27. A pharmaceutical composition comprising a polypeptide or a pharmaceutically acceptable salt thereof according to any one of claims 1 to 25, together with one or more pharmaceutically acceptable carriers and / or excipients.

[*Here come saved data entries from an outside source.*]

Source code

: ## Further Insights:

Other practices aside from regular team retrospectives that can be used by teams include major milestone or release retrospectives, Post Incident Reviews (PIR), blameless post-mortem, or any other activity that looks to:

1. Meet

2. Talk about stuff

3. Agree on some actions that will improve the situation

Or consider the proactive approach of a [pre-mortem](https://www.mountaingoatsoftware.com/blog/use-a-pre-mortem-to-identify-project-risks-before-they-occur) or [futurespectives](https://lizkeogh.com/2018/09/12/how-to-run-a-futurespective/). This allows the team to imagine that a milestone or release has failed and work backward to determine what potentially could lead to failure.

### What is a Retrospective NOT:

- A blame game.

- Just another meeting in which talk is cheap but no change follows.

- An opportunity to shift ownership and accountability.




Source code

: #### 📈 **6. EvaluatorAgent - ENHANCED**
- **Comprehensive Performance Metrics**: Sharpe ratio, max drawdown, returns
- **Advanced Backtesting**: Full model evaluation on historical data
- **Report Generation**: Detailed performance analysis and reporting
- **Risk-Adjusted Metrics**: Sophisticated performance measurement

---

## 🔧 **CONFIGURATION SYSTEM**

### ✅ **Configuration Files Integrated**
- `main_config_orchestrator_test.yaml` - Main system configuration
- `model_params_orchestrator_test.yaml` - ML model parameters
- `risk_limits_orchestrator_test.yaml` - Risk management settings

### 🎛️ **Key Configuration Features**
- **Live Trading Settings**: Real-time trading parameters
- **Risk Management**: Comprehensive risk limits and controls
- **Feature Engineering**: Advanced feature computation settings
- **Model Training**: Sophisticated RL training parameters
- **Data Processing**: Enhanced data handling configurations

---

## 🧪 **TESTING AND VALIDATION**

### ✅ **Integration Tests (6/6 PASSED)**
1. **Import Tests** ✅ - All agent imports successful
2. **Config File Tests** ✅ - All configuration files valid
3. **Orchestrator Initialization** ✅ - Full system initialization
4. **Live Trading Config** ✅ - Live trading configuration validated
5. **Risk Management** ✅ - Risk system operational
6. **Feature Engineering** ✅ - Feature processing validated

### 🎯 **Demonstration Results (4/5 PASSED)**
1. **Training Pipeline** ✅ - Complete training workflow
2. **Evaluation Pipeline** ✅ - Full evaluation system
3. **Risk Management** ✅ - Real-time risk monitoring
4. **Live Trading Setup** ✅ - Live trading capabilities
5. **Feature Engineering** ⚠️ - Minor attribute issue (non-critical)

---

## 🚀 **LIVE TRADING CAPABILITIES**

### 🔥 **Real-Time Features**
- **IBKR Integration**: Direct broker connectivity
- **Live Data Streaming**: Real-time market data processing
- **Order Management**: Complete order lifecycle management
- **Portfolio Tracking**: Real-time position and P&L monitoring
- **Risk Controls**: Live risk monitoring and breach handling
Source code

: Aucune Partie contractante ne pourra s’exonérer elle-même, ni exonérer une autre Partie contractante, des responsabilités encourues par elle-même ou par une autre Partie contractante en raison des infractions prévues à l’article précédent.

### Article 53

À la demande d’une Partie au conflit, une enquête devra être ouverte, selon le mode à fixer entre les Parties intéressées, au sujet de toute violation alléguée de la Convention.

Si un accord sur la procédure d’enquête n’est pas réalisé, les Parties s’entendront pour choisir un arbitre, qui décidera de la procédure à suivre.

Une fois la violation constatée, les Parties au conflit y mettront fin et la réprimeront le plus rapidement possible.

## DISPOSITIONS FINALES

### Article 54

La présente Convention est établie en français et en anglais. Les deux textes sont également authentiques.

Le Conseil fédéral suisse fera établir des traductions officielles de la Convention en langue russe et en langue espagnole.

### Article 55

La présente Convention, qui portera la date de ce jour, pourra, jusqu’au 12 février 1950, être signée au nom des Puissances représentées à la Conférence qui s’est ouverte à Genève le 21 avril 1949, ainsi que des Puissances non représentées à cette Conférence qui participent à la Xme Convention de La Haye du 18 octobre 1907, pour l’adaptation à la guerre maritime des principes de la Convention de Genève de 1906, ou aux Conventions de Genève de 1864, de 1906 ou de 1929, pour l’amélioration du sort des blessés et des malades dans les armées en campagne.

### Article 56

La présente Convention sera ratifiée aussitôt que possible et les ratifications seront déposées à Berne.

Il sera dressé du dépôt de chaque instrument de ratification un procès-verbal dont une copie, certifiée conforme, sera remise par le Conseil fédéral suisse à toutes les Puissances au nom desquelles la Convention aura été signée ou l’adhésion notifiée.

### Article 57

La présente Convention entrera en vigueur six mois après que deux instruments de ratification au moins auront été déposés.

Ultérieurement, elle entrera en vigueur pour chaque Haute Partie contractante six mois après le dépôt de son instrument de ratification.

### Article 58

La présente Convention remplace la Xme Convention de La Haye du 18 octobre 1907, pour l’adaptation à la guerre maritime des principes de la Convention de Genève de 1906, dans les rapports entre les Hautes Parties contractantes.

28. Overweight, chronic weight management, obesity, symptomatic obesity, eating disorders; Insulin resistance, diabetes, type 1 diabetes, type 2 diabetes, prediabetes; Endocrine obesity: Cushing's syndrome, hypothyroidism, insulinoma, obese type 2 diabetes, pseudohypoparathyroidism, hypogonadism; Obesity-related endocrine disorders: Polycystic ovary syndrome (PCOS); Central obesity: hypothalamic obesity, frontal lobe syndrome, Kleine-Levin syndrome; Hereditary obesity: Prader-Willi syndrome, Laurence Moon-Beadle syndrome; Drug-induced obesity: steroid-induced obesity, phenothiazine-induced obesity, insulin-induced obesity, sulfonylurea-induced obesity, beta-blocker-induced obesity; Comorbidities of obesity and / or being overweight: associated type 2 diabetes, associated hypertension, associated non-alcoholic fatty liver disease (NAFLD), associated non-alcoholic steatohepatitis (NASH), associated diabetic nephropathy (DKD), associated chronic kidney disease (CKD), associated osteoporosis, associated sleep apnea, associated cancer, associated asthma; Hyperlipidemia: hypertriglyceridemia, hypercholesterolemia, hyperLDL cholesterolemia, hypoHDL cholesterolemia, postprandial hyperlipidemia; Metabolic syndrome: abdominal obesity, high blood pressure, high blood sugar, high serum triglycerides, and low serum high-density lipoprotein (HDL); Liver diseases: metabolic fatty liver disease (MAFLD), non-alcoholic fatty liver disease (NAFLD), non-alcoholic steatohepatitis (NASH), portal hypertension; Cardiovascular diseases: hypertension, arteriosclerosis, stroke, heart failure; Kidney disease: Diabetic nephropathy (DKD), chronic kidney disease (CKD); Neurodegenerative diseases: Alzheimer's disease, Parkinson's disease; A pharmaceutical composition comprising a polypeptide according to any one of claims 1 to 25 or a pharmaceutically acceptable salt thereof, for use in a method of treating and / or preventing a disease.

29. Use of a polypeptide or a pharmaceutically acceptable salt thereof according to any one of claims 1 to 25 for the manufacture of a pharmaceutical composition.